When I am calculating the 100 percentile of the histogram, it gives the upper bin limit of the histogram, which is not the exact value.
also I reffered TH1 class, https://root.cern.ch/doc/master/classTH1.html
Below I am attaching the code I used,
I have 100 root files now.

void pprd()
{
int nfile=100;
TList*list=new TList;
for(int i=1;i<=nfile;++i){
string name="pp"+to_string(i)+".root";
TFile*f=TFile::Open(name.c_str());
TTree*T=(TTree*)f->Get("T");
T->Draw("multiplicity>>h","","goff");
TH1F*h=(TH1F*)gDirectory->Get("h");
list->Add(h);
}
TH1F*hist=new TH1F("hist","Ths",50,0,100);
hist->Reset();
hist->Merge(list);
const int nq=100;
double qn[nq]; //position where to compute the quantiles
double qnv[nq]; //array to contain the quantiles
for(int j=0;j<nq;++j){
qnv[j]=float (j+1)/nq;
hist->GetQuantiles(nq,qn,qnv);
cout<<j+1<<" "<<qn[j]<<endl;
}

I don’t know what changes can give the correct answer. I am hoping that you got my point
thank you …

That is the 100 percentile of the histogram (if there are entries in that bin), being binned data.
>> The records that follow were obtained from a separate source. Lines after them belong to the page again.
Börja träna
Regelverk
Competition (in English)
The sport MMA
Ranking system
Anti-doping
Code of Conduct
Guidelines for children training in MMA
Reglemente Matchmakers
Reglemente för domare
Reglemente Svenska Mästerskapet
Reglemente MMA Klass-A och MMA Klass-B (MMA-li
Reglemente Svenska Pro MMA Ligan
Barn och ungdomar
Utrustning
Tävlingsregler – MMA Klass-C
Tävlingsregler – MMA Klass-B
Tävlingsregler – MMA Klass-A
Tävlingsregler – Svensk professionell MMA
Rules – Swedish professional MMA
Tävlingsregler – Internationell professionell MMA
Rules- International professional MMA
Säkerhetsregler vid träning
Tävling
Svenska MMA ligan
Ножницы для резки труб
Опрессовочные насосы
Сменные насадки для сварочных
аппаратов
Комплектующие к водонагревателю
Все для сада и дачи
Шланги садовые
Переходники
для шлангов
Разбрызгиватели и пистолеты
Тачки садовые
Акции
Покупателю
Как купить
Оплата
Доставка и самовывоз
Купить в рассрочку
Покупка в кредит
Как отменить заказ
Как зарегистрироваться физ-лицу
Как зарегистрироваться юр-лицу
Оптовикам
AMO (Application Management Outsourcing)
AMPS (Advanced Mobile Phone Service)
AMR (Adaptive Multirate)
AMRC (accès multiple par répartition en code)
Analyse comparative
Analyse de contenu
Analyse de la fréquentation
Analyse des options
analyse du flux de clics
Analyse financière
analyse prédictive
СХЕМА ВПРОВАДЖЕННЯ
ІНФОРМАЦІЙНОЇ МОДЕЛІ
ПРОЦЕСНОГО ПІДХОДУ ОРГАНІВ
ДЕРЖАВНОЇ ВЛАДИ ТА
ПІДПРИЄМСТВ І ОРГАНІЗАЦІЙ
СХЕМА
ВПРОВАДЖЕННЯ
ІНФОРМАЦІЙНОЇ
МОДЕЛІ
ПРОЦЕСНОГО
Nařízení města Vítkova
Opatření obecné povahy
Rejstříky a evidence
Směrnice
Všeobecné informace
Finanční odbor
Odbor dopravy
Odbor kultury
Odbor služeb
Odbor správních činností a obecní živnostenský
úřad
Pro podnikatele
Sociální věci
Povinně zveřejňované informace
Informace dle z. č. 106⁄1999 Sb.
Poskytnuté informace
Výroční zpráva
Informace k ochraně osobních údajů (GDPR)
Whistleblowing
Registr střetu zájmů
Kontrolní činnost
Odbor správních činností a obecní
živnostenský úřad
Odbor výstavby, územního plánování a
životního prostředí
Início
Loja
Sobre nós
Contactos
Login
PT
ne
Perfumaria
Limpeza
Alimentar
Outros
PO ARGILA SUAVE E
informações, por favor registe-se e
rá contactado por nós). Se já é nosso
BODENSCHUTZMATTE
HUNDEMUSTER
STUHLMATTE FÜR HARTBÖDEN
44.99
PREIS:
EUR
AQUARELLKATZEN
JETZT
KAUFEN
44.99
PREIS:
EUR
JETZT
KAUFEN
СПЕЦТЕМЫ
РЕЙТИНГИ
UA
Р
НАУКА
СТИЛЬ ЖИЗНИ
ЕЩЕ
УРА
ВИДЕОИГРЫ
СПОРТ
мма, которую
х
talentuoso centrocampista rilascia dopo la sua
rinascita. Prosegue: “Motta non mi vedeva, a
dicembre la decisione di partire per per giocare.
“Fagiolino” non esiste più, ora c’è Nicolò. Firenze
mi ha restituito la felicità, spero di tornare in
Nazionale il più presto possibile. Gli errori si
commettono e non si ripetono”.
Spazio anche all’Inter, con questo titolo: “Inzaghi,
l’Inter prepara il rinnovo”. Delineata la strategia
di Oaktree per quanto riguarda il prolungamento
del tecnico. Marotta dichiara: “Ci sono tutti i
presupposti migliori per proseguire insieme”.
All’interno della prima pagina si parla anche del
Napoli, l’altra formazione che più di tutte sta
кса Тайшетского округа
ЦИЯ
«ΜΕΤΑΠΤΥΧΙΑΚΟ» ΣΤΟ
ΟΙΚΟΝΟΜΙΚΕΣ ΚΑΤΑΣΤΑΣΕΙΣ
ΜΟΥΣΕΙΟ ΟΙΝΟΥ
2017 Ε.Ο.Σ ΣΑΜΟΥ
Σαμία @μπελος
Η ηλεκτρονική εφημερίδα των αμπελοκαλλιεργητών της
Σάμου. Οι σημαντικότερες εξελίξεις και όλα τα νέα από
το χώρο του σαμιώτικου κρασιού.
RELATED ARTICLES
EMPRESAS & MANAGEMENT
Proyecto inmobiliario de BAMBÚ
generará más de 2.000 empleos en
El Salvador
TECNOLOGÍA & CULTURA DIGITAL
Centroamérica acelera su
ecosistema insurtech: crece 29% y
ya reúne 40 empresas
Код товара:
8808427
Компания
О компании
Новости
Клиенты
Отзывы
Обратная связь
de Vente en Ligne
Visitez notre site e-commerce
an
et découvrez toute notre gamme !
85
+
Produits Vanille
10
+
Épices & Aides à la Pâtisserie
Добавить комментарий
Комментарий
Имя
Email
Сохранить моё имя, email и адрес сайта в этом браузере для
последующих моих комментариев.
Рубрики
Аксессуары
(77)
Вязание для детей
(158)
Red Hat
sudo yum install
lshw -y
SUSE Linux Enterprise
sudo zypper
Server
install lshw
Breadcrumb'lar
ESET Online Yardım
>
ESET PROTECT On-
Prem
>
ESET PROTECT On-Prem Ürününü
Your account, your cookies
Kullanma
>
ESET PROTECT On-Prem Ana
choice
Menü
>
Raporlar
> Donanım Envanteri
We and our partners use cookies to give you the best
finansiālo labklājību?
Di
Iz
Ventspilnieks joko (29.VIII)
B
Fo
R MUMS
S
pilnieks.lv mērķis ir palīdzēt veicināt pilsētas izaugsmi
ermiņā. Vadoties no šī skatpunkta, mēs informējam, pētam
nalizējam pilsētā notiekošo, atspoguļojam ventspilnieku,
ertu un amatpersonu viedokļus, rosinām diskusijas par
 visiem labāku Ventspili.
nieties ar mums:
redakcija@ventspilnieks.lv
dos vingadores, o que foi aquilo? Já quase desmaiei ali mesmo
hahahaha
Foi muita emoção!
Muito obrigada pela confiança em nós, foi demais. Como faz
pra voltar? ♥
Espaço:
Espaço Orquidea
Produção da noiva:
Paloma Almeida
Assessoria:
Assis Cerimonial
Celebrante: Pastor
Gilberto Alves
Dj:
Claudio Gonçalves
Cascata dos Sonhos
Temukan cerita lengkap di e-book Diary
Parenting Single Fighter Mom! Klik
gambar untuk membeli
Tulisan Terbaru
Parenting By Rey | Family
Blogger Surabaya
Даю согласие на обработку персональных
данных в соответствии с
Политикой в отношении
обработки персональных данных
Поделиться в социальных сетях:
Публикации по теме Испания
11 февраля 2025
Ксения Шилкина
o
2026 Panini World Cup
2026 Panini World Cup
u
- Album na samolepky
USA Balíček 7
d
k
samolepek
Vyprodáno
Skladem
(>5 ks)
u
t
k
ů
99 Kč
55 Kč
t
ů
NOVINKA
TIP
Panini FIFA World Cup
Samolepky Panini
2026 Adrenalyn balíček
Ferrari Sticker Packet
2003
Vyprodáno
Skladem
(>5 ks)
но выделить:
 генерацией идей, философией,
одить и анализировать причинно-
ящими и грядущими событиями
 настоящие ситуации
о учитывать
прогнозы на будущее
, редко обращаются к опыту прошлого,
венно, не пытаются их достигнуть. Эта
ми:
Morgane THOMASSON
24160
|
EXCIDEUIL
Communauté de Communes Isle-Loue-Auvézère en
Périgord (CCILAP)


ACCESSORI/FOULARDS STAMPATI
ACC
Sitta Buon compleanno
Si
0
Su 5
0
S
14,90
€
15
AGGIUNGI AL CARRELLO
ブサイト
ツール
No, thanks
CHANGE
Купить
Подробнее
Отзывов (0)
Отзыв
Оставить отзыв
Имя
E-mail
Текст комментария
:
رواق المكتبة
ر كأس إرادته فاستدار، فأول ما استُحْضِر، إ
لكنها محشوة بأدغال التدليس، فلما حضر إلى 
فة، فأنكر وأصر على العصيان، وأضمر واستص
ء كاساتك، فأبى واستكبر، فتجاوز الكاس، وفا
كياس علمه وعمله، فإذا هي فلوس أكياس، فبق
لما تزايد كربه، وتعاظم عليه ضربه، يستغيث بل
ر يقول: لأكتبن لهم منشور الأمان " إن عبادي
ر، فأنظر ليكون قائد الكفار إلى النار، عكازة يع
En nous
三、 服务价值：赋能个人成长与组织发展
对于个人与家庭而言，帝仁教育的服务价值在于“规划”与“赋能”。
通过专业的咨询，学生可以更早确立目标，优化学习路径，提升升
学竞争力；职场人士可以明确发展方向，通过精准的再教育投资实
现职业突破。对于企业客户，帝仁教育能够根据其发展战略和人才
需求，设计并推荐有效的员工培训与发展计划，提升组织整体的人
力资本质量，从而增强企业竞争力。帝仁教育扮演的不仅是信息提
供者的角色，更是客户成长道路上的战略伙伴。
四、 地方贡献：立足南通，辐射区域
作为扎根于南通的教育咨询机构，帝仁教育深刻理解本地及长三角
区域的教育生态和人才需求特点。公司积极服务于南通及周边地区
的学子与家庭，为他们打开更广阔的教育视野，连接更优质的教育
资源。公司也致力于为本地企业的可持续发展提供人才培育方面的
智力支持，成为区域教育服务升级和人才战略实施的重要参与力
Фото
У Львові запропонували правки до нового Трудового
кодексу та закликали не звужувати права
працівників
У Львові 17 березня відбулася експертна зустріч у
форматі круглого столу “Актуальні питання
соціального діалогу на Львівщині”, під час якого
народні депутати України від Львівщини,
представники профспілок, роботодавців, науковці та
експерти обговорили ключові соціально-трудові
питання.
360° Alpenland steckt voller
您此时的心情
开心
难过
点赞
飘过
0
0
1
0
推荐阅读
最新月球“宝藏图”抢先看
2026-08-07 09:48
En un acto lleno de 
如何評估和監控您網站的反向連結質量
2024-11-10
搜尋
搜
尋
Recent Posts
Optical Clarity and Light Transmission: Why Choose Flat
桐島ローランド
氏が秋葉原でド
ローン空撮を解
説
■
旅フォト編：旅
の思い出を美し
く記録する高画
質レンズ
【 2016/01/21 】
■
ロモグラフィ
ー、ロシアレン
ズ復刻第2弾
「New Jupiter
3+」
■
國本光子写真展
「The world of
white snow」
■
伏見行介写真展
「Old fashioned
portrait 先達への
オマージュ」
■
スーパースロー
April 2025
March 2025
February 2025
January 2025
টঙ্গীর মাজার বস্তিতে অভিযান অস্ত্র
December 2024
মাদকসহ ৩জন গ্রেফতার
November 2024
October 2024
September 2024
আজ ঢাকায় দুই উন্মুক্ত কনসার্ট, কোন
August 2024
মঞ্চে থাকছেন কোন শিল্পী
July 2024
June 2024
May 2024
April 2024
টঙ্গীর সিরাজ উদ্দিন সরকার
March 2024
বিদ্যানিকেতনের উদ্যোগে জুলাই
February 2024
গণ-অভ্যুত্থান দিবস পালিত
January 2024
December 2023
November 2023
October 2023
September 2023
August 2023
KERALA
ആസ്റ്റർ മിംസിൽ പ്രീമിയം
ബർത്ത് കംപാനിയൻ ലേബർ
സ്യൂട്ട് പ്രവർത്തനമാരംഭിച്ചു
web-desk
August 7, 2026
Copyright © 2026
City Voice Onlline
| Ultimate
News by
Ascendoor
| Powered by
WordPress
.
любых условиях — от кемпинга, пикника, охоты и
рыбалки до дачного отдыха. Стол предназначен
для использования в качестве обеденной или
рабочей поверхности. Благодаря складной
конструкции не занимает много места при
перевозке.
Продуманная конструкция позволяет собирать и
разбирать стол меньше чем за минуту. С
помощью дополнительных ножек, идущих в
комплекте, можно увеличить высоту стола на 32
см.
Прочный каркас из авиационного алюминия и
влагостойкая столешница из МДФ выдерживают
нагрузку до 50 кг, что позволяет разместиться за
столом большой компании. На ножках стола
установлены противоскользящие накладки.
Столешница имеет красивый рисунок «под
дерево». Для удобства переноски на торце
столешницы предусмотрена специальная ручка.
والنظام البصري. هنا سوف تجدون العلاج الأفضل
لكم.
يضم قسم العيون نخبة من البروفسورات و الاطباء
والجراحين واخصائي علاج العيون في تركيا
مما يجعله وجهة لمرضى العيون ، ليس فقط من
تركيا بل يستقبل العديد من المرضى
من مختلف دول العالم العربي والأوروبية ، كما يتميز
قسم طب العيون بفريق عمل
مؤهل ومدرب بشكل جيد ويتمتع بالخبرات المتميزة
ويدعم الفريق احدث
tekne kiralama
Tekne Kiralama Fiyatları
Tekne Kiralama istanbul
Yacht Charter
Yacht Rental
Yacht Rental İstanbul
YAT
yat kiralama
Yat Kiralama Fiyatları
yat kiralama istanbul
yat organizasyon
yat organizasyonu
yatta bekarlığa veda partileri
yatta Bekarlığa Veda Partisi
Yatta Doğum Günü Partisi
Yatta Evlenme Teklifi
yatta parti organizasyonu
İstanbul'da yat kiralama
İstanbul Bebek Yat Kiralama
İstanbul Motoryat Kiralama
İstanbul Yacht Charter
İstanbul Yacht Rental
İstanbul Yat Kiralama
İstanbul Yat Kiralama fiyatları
If you want the max of the “original” data, you have to look at the original data, not a histogram.

Thank you,
It also gives the same result. I need that percentile value for further calculations. The problem I am facing is finding the last bin that has an entry, which is near the upper limit.

@moneta I can confirm this bug.
It seems to me that, for the “100 %” case, ROOT should return the upper edge of the last bin with non-zero content, not the low edge of the very last bin.
A similar problem exists for the “0 %” case. ROOT should return the low edge of the first bin with non-zero content, not the low edge of the preceding bin (with zero content).

{
TH1F *h = new TH1F("h", "h", 30, -100., 200.); h->Draw();
for(int j = 11; j <= 20; j++) h->SetBinContent(j, 1.);
const int nq = 100;
double xq[(nq + 1)]; // positions where to compute the quantiles in [0., 1.]
for(int j = 0; j <= nq; j++) xq[j] = double(j) / double(nq);
double yq[(nq + 1)]; // array to contain the quantiles
h->GetQuantiles(nq + 1, yq, xq);
// note: "0 %" should return 0 and "100 %" should return 100
for(int j = 0; j <= nq; j++) std::cout << j << " % : " << yq[j] << "\n";
}